It seems that Mr. Tobe has some real concerns that the integration of man and robot could lead to some serious conflicts. Are we going to endow the robots with self-evolving powers, or limit them to man's control? And what of governments who see the potential to boost their military defense systems? In that case, being under man's control would not be such a good thing!
Then Mr. Love talked to Ray Calo, who is an assistant professor of law at the University of Washington "with an eye on robot ethics and policy." While Professor Calo doesn't really think there will ever by a robot uprising, he still warns that "we should watch for warnings leading up to a potential Singularity moment. If we see robots become more multipurpose and contextually aware, then they may be on their way to strong AI (Artificial Intelligence). That will be a tip that they're advancing to the point of danger for humans." Hmm, seems like a good possibility for an uprising to me!
Then there was Jorge Heraud, CEO of agricultural robotics company Blue River Technology. Mr. Heraud actually had the audacity to say that one day robots would surpass human intelligence, but he wasn't really concerned about a "Terminator-like" occurrence. "It will be more subtle. Think C-3PO. We don't have anything to worry [about] for a long while." Wait! Do we have anything to worry about, or not?
I found it interesting that Northwestern Law professor John O. McGinnis felt the "greatest problem is that such artificial intelligence may be indifferent to human welfare." He expressed the thought that this indifference, while it might cause some harm to humans by solving problems that could be potentially injurious, the robots "could be programmed to weigh human values in their decision making." But here was his alarming conclusion: "The key will be to assure such programming." Doesn't sound very convincing to me!
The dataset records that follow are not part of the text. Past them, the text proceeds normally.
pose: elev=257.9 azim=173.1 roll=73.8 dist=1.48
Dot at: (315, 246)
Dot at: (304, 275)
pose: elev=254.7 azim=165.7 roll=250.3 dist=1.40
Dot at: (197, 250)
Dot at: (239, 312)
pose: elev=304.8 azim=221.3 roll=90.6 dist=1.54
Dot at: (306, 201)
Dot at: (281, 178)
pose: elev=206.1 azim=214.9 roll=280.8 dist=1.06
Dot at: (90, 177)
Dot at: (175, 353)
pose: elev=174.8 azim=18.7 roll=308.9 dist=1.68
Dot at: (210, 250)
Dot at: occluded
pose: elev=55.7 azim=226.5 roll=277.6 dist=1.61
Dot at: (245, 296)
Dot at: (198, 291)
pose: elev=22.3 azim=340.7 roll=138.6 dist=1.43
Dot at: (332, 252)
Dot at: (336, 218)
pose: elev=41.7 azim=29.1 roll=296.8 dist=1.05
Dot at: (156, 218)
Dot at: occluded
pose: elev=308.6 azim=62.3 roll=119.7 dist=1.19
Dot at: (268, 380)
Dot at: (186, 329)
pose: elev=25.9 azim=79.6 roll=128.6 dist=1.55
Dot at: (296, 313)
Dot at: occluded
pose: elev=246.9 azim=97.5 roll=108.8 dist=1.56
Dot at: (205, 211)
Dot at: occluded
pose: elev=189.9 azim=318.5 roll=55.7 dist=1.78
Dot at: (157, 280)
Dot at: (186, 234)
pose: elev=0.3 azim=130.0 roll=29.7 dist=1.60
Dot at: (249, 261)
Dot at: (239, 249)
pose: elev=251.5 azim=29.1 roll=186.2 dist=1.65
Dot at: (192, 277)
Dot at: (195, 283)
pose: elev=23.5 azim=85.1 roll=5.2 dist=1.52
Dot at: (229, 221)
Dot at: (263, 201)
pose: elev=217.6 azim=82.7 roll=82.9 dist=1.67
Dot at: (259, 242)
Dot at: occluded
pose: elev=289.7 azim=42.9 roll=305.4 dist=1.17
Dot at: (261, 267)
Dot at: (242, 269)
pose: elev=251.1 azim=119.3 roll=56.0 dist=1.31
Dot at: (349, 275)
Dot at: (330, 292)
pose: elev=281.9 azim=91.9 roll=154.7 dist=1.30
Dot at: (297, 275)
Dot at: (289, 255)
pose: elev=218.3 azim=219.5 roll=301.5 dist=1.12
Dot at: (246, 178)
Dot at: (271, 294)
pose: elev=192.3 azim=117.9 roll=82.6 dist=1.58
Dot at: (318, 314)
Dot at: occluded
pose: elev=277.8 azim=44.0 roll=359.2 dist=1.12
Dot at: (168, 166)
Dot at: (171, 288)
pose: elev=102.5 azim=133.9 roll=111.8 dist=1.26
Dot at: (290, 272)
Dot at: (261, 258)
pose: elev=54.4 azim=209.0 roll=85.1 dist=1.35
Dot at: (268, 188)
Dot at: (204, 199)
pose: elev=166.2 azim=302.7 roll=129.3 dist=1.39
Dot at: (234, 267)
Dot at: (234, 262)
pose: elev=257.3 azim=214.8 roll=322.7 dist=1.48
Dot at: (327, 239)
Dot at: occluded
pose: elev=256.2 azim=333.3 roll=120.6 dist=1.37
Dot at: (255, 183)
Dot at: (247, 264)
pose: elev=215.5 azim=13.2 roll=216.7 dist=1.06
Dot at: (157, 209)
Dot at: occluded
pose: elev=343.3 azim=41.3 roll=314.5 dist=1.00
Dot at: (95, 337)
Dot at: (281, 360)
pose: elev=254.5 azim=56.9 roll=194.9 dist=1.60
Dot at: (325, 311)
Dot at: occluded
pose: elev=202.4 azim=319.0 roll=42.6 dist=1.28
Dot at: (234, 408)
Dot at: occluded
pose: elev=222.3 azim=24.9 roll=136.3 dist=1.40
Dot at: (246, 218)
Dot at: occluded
So, while I was fascinated by the theories and speculations of these roboticists, I find little comfort in their evaluations. It seems that it all comes down to the ethics, principles and morals of those designing these artificial intelligent systems. And there certainly seems to be a shortage of those values in today's world. While I heard skepticism about an actual "robot revolution", I heard much more conjecture about probable risks. We must tread warily!
Proverbs 14:12 "There is a way that seems right to a man, but its end is the way to death."